The year 1992 began with an upsurge of IRA and loyalist violence in Northern Ireland.
On January 17th, seven Protestant building workers were killed by a massive IRA bomb at Teebane in Co Tyrone. On the same night the Secretary of State, Peter Brooke, who was attempting to kick-start a new round of political talks, sealed his fate by singing, My Darling Clementine on RTÉ's Late Late Show. He was replaced by Sir Patrick Mayhew.
In February, three people were shot dead in a Sinn Féin office on the Falls Road by an off-duty RUC man while five Catholics were murdered by Loyalist gunmen in Sean Graham’s bookmaker’s shop on the Ormeau Road.
A few days later the SAS shot dead four IRA members who had opened fire on Coalisland RUC station.
February saw the resignation of Charles Haughey as taoiseach as the result of a phone-tapping scandal and his replacement by Albert Reynolds.
The issue of collusion continued to dominate the news and the meetings of the Anglo-Irish conferences during 1992. In January, former UDA intelligence officer and British army agent Brian Nelson was convicted of conspiracy to murder.
In March two UDR soldiers were convicted of aiding and abetting the UFF murder of South Down man, Loughlin Maginn in 1989. His murder had led to the establishment of the Stevens Inquiry into allegations of collusion.
In April, a Westminster general election returned a Conservative government under John Major. The UUP, with 35.5 per cent of the vote, and the SDLP (23.5 per cent) emerged as the strongest parties with the DUP on 13 per cent and Sinn Féin on 10 per cent.

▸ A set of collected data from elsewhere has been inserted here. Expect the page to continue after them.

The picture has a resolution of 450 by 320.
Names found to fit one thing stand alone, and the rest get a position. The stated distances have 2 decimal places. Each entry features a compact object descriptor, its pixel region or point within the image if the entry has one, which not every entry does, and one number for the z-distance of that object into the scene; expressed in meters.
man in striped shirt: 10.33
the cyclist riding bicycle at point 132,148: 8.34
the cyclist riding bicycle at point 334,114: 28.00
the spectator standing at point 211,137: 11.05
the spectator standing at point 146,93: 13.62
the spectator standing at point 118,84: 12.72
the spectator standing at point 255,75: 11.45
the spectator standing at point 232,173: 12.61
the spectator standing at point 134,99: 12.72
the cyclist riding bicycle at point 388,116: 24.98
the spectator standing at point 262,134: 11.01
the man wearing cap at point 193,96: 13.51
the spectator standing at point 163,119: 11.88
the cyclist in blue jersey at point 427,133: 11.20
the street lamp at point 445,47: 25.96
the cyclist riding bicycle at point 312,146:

In a dramatic contest, Dr Joe Hendron defeated Gerry Adams in West Belfast.
In September, the UUP leader, James Molyneaux led his party into historic talks in Dublin.
The year ended with a controversial speech in Coleraine by Mayhew in which he said that Sinn Féin could be included in future talks if the IRA ended its campaign.
The Troubles death toll for 1992 was 85 killed.